* Instruction
Write out each line below exactly as it appears.

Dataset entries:
<<<<
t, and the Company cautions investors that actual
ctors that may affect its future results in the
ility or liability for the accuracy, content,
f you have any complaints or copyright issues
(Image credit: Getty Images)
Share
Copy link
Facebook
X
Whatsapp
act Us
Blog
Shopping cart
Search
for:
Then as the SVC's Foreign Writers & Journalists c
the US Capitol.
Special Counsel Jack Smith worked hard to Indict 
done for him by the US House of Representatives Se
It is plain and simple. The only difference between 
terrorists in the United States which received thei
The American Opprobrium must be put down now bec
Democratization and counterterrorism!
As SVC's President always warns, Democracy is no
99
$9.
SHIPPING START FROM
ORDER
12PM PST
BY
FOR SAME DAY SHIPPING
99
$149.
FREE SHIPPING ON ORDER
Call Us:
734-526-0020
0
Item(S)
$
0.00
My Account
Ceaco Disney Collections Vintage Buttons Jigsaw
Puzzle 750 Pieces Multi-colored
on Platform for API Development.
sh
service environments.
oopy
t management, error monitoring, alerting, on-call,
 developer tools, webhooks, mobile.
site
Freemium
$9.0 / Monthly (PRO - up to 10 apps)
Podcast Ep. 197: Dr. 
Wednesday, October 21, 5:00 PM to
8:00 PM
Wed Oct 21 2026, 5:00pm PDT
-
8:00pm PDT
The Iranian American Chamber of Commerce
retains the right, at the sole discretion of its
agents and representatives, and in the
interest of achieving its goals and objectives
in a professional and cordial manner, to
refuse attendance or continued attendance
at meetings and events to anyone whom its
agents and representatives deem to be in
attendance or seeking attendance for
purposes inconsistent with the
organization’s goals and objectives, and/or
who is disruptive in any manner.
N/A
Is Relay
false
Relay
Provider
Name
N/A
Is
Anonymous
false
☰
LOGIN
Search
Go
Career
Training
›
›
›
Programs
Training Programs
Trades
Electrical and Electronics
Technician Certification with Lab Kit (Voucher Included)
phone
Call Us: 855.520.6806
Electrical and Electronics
>>>>
* Answer section
t, and the Company cautions investors that actual
ctors that may affect its future results in the
ility or liability for the accuracy, content,
f you have any complaints or copyright issues
(Image credit: Getty Images)
Share
Copy link
Facebook
X
Whatsapp
act Us
Blog
Shopping cart
Search
for:
Then as the SVC's Foreign Writers & Journalists c
the US Capitol.
Special Counsel Jack Smith worked hard to Indict 
done for him by the US House of Representatives Se
It is plain and simple. The only difference between 
terrorists in the United States which received thei
The American Opprobrium must be put down now bec
Democratization and counterterrorism!
As SVC's President always warns, Democracy is no
99
$9.
SHIPPING START FROM
ORDER
12PM PST
BY
FOR SAME DAY SHIPPING
99
$149.
FREE SHIPPING ON ORDER
Call Us:
734-526-0020
0
Item(S)
$
0.00
My Account
Ceaco Disney Collections Vintage Buttons Jigsaw
Puzzle 750 Pieces Multi-colored
on Platform for API Development.
sh
service environments.
oopy
t management, error monitoring, alerting, on-call,
 developer tools, webhooks, mobile.
site
Freemium
$9.0 / Monthly (PRO - up to 10 apps)
Podcast Ep. 197: Dr. 
Wednesday, October 21, 5:00 PM to
8:00 PM
Wed Oct 21 2026, 5:00pm PDT
-
8:00pm PDT
The Iranian American Chamber of Commerce
retains the right, at the sole discretion of its
agents and representatives, and in the
interest of achieving its goals and objectives
in a professional and cordial manner, to
refuse attendance or continued attendance
at meetings and events to anyone whom its
agents and representatives deem to be in
attendance or seeking attendance for
purposes inconsistent with the
organization’s goals and objectives, and/or
who is disruptive in any manner.
N/A
Is Relay
false
Relay
Provider
Name
N/A
Is
Anonymous
false
☰
LOGIN
Search
Go
Career
Training
›
›
›
Programs
Training Programs
Trades
Electrical and Electronics
Technician Certification with Lab Kit (Voucher Included)
phone
Call Us: 855.520.6806
Electrical and Electronics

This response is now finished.